*SELECTED EXTRACT*.

────────

I'm one of those that feel that cart paths are a neccesity today.

At clubs I'm familiar with I see men in their 80's and 90's playing golf.

Some walk, some ride.
 

Pat, your post made me think of this question for all of us:

if due to health considerations the only way you could golf would be to take a cart, what would you do?

i love the game too much to give it up, so i'd get a cart

and thanks Jim for your interesting and thoughtful post
198 played, only 2 to go!!

Melvyn Morrow

Re: ....so much fuss over concrete...
« Reply #106 on: September 23, 2009, 09:07:01 AM »
Paul

In answer to your question, I cannot play for health reasons, this may or may not change in the future, but I will not play from a cart.  No matter how I love the game, using a cart (for me) just does not feel like golf.

────────

*DIRECTIONS*.
• a. Retype a passage from the golf cart thread word for word, beginning at the words "In answer to" and stopping after "feel like golf.".
• b. Extend the forum thread on golf carts and cart paths, picking up after its final sentence.

────────

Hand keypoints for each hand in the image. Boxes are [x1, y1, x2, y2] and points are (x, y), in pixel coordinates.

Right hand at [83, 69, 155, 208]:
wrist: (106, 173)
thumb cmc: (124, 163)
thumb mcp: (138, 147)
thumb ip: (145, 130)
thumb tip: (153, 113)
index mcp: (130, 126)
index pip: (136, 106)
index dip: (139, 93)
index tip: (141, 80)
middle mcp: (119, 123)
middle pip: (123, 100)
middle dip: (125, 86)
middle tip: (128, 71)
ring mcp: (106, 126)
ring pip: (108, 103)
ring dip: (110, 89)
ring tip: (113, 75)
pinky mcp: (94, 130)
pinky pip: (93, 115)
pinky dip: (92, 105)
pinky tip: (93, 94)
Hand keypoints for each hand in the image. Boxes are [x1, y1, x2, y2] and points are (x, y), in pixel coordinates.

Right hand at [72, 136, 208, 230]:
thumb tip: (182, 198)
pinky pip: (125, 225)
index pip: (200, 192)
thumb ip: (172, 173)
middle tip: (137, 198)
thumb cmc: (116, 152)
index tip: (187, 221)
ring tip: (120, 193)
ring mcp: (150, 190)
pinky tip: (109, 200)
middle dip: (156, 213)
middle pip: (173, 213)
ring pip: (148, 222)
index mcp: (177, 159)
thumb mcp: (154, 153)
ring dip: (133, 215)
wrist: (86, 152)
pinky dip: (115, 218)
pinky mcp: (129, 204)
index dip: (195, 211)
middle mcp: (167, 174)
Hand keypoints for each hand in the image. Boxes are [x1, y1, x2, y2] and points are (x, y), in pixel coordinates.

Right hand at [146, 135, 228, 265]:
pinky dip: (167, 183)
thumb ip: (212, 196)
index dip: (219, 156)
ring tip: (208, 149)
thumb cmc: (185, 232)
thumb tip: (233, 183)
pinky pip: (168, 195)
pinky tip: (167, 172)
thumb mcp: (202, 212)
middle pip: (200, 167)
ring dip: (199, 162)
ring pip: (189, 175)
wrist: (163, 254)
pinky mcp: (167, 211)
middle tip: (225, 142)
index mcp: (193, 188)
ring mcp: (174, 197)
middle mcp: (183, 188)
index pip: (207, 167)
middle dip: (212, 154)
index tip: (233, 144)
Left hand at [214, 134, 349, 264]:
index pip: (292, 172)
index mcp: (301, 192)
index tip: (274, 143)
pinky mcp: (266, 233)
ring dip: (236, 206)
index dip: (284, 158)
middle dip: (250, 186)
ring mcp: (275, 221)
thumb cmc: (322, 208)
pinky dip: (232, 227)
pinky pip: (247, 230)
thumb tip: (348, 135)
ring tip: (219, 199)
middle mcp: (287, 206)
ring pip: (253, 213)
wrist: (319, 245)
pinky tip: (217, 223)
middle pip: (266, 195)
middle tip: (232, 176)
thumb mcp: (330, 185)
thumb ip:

────────

*RESPONSES TO THE TASKS*.
• a.
In answer to your question, I cannot play for health reasons, this may or may not change in the future, but I will not play from a cart.  No matter how I love the game, using a cart (for me) just does not feel like golf.

• b.
In 2007 I was taken round Strathpeffer Spa hilly course near Tain & Dornoch so as I cannot walk more than short distances, the Captain took me around the course in a cart. First time on a cart for nearly 20 years, yet I would hate to play my game this way. Its totally devoid of feeling, no continuity between holes, tracking back to the transport each time, hell for me its not golf, its not the way I have played since the 1960s and it will not be the way I want to play in the future.

The contact from the course, from ones vision and ones concentration is totally broken. The ability to observe as you progress around the course is restricted. I understand why many golfers need to use distance aids, markers, electronic aids, mainly because they ride carts, which seems to be the equivalent of stopping the blood flow to your brain minimising its ability to function correctly, forcing the golfer into being reliant on all outside information. Sorry just not for me, and how millions like playing the game this way is just beyond me, I need to observe, think and plan as I walk to my next shot, using a cart gives me a devoid blinkered view.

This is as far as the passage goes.